DATA TO EXAMINE ->
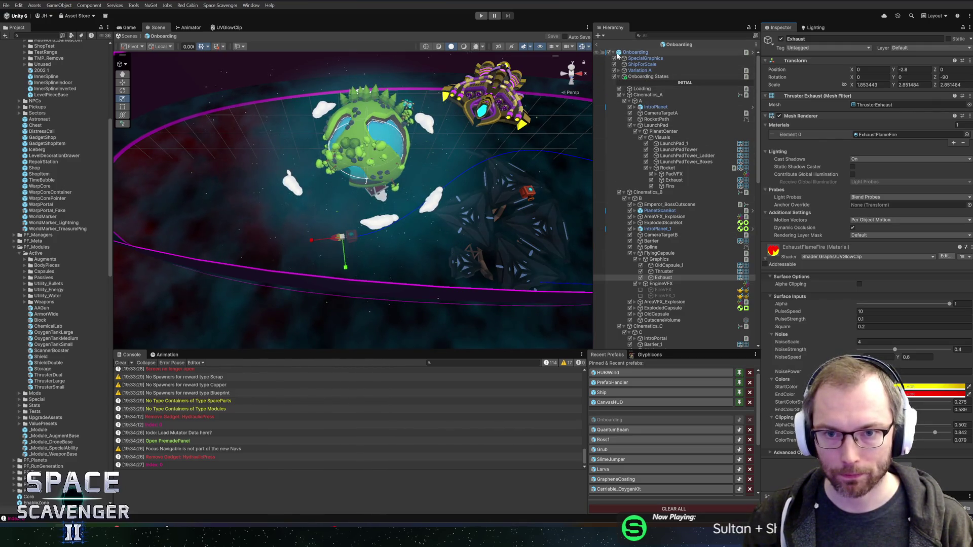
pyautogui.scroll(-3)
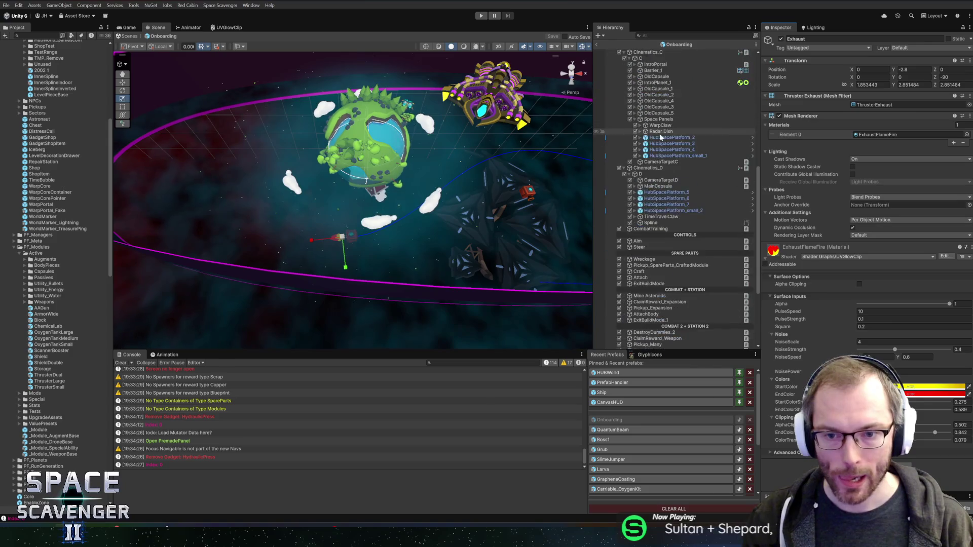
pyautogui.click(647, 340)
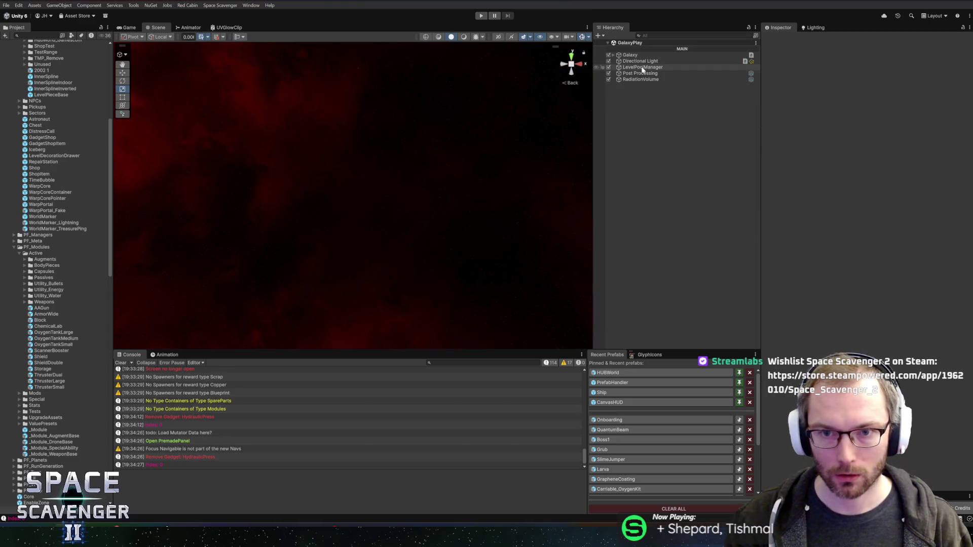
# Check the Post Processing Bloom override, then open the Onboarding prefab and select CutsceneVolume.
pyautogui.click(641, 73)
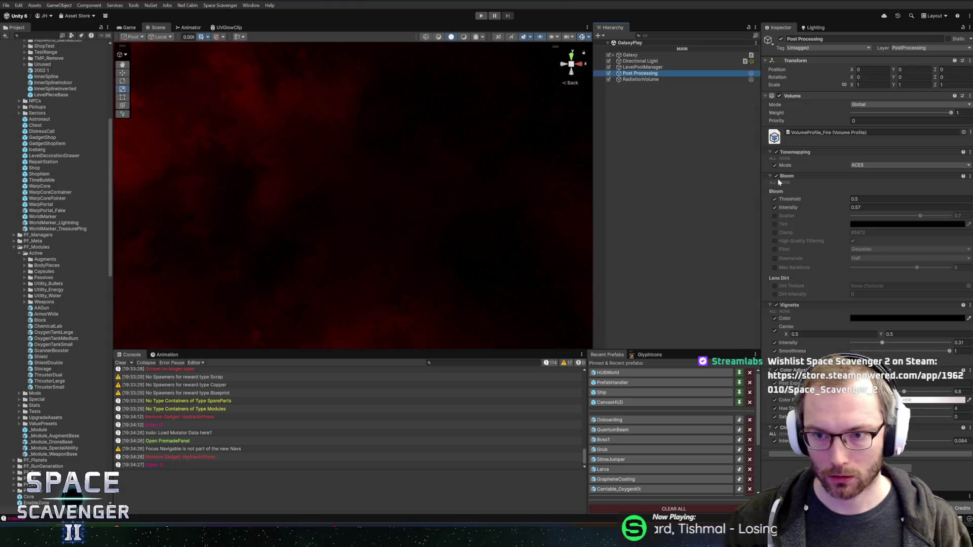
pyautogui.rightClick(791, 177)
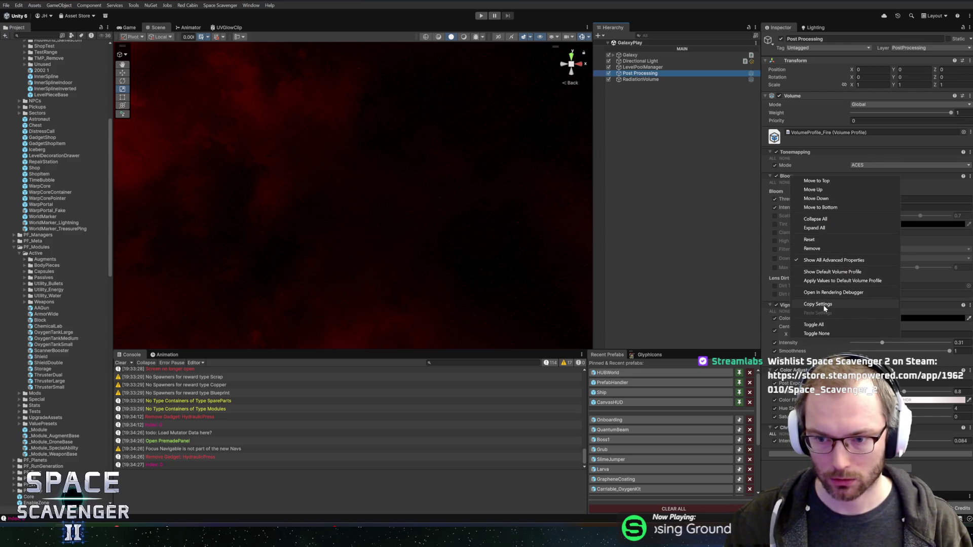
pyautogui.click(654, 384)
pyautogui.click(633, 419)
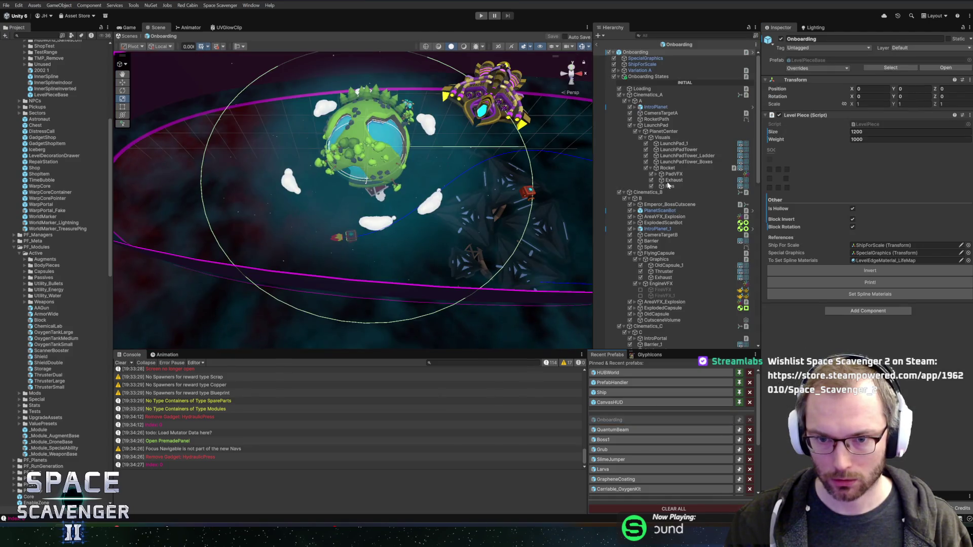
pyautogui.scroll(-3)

ACTION ITEM ->
Once the pictures are removed, print all the remaining data exactly as it stands.

SOLUTION BELOW ->
pyautogui.scroll(-3)
pyautogui.click(647, 340)
# Check the Post Processing Bloom override, then open the Onboarding prefab and select CutsceneVolume.
pyautogui.click(641, 73)
pyautogui.rightClick(791, 177)
pyautogui.click(654, 384)
pyautogui.click(633, 419)
pyautogui.scroll(-3)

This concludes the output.